[Source records]
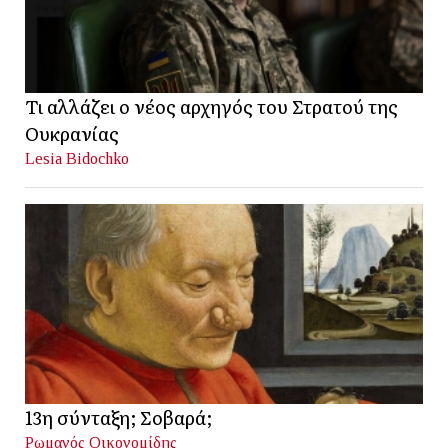
Τι αλλάζει ο νέος αρχηγός του Στρατού της
Ουκρανίας
Lesia Bidochko
13η σύνταξη; Σοβαρά;
Ρωμανός Οικονομίδης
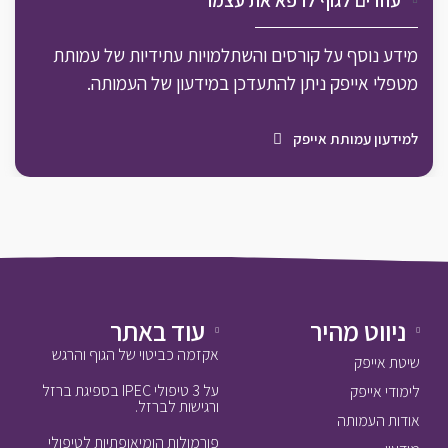
עוזרים לגוף לרפא את עצמו
מידע נוסף על קורסים והשתלמויות עתידיות של עמותת
מטפלי אייפק ניתן להתעדכן במידעון של העמותה.
למידעון עמותת אייפק
ניווט מהיר
עוד באתר
אקזמה כביטוי של הגוף והרגש
שיטת אייפק
על 3 טיפולי IPEC בספיגת ברזל
לימודי אייפק
ורגישות לברזל.
אודות העמותה
פורמולות הומיאופתיות לטיפולי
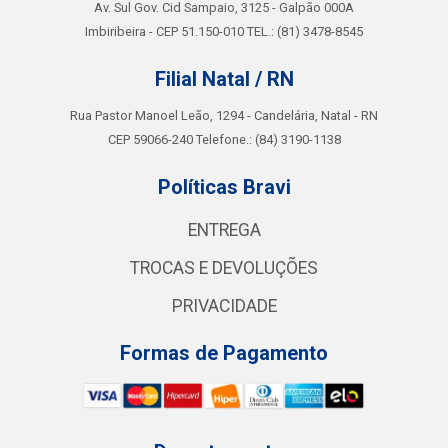
Av. Sul Gov. Cid Sampaio, 3125 - Galpão 000A
Imbiribeira - CEP 51.150-010 TEL.: (81) 3478-8545
Filial Natal / RN
Rua Pastor Manoel Leão, 1294 - Candelária, Natal - RN
CEP 59066-240 Telefone.: (84) 3190-1138
Políticas Bravi
ENTREGA
TROCAS E DEVOLUÇÕES
PRIVACIDADE
Formas de Pagamento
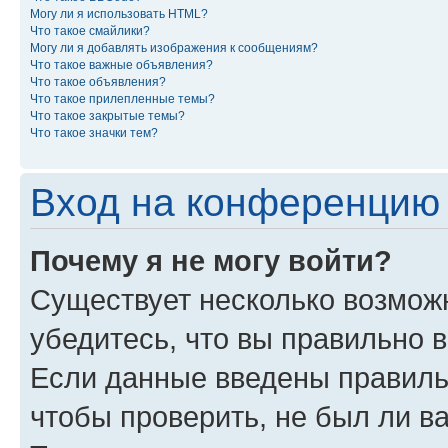
Могу ли я использовать HTML?
Что такое смайлики?
Могу ли я добавлять изображения к сообщениям?
Что такое важные объявления?
Что такое объявления?
Что такое прилепленные темы?
Что такое закрытые темы?
Что такое значки тем?
Вход на конференцию 
Почему я не могу войти?
Существует несколько возмож
убедитесь, что вы правильно 
Если данные введены правиль
чтобы проверить, не был ли в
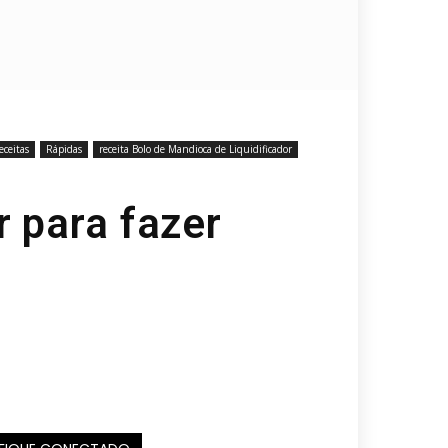
ceitas
Rápidas
receita Bolo de Mandioca de Liquidificador
r para fazer
!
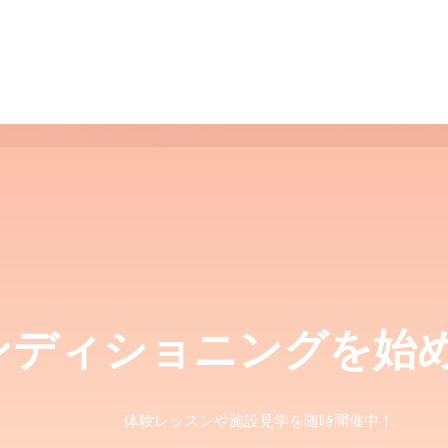
ンディショニングを始
体験レッスンや施設見学を随時開催中！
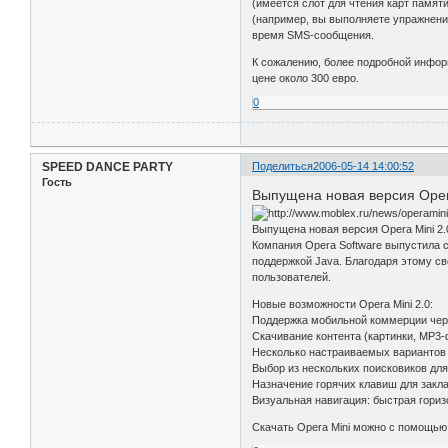
(имеется слот для чтения карт памят
(например, вы выполняете упражнения
время SMS-сообщения.
К сожалению, более подробной информ
цене около 300 евро.
0
SPEED DANCE PARTY
Поделиться
2006-05-14 14:00:52
Гость
Выпущена новая версия Opera
Выпущена новая версия Opera Mini 2.
Компания Opera Software выпустила с
поддержкой Java. Благодаря этому св
пользователей.
Новые возможности Opera Mini 2.0:
Поддержка мобильной коммерции че
Скачивание контента (картинки, MP3-
Несколько настраиваемых вариантов 
Выбор из нескольких поисковиков дл
Назначение горячих клавиш для закла
Визуальная навигация: быстрая гориз
Скачать Opera Mini можно с помощь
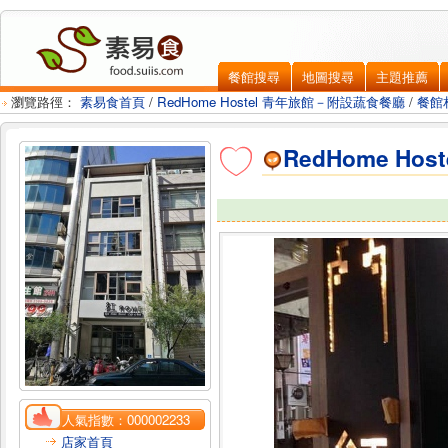
餐館搜尋
地圖搜尋
主題推薦
瀏覽路徑：
素易食首頁
/
RedHome Hostel 青年旅館－附設蔬食餐廳
/
餐館
RedHome H
人氣指數：
000002233
店家首頁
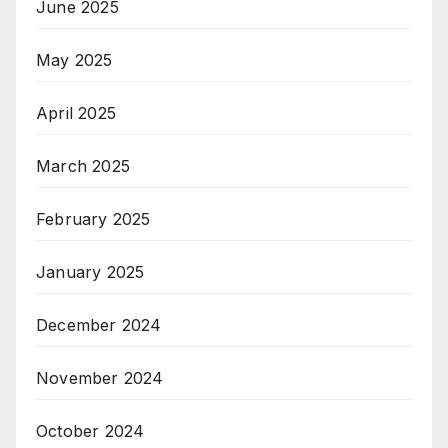
June 2025
May 2025
April 2025
March 2025
February 2025
January 2025
December 2024
November 2024
October 2024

- [Instructions for the task]:
The data above must be reproduced exactly, without any of its pictures.

- [The completed task]:
Τι αλλάζει ο νέος αρχηγός του Στρατού της
Ουκρανίας
Lesia Bidochko
13η σύνταξη; Σοβαρά;
Ρωμανός Οικονομίδης
עוזרים לגוף לרפא את עצמו
מידע נוסף על קורסים והשתלמויות עתידיות של עמותת
מטפלי אייפק ניתן להתעדכן במידעון של העמותה.
למידעון עמותת אייפק
ניווט מהיר
עוד באתר
אקזמה כביטוי של הגוף והרגש
שיטת אייפק
על 3 טיפולי IPEC בספיגת ברזל
לימודי אייפק
ורגישות לברזל.
אודות העמותה
פורמולות הומיאופתיות לטיפולי
Av. Sul Gov. Cid Sampaio, 3125 - Galpão 000A
Imbiribeira - CEP 51.150-010 TEL.: (81) 3478-8545
Filial Natal / RN
Rua Pastor Manoel Leão, 1294 - Candelária, Natal - RN
CEP 59066-240 Telefone.: (84) 3190-1138
Políticas Bravi
ENTREGA
TROCAS E DEVOLUÇÕES
PRIVACIDADE
Formas de Pagamento
Могу ли я использовать HTML?
Что такое смайлики?
Могу ли я добавлять изображения к сообщениям?
Что такое важные объявления?
Что такое объявления?
Что такое прилепленные темы?
Что такое закрытые темы?
Что такое значки тем?
Вход на конференцию 
Почему я не могу войти?
Существует несколько возмож
убедитесь, что вы правильно 
Если данные введены правиль
чтобы проверить, не был ли в
ceitas
Rápidas
receita Bolo de Mandioca de Liquidificador
r para fazer
!
ンディショニングを始
体験レッスンや施設見学を随時開催中！
(имеется слот для чтения карт памят
(например, вы выполняете упражнения
время SMS-сообщения.
К сожалению, более подробной информ
цене около 300 евро.
0
SPEED DANCE PARTY
Поделиться
2006-05-14 14:00:52
Гость
Выпущена новая версия Opera
Выпущена новая версия Opera Mini 2.
Компания Opera Software выпустила с
поддержкой Java. Благодаря этому св
пользователей.
Новые возможности Opera Mini 2.0:
Поддержка мобильной коммерции че
Скачивание контента (картинки, MP3-
Несколько настраиваемых вариантов 
Выбор из нескольких поисковиков дл
Назначение горячих клавиш для закла
Визуальная навигация: быстрая гориз
Скачать Opera Mini можно с помощь
餐館搜尋
地圖搜尋
主題推薦
瀏覽路徑：
素易食首頁
/
RedHome Hostel 青年旅館－附設蔬食餐廳
/
餐館
RedHome H
人氣指數：
000002233
店家首頁
June 2025
May 2025
April 2025
March 2025
February 2025
January 2025
December 2024
November 2024
October 2024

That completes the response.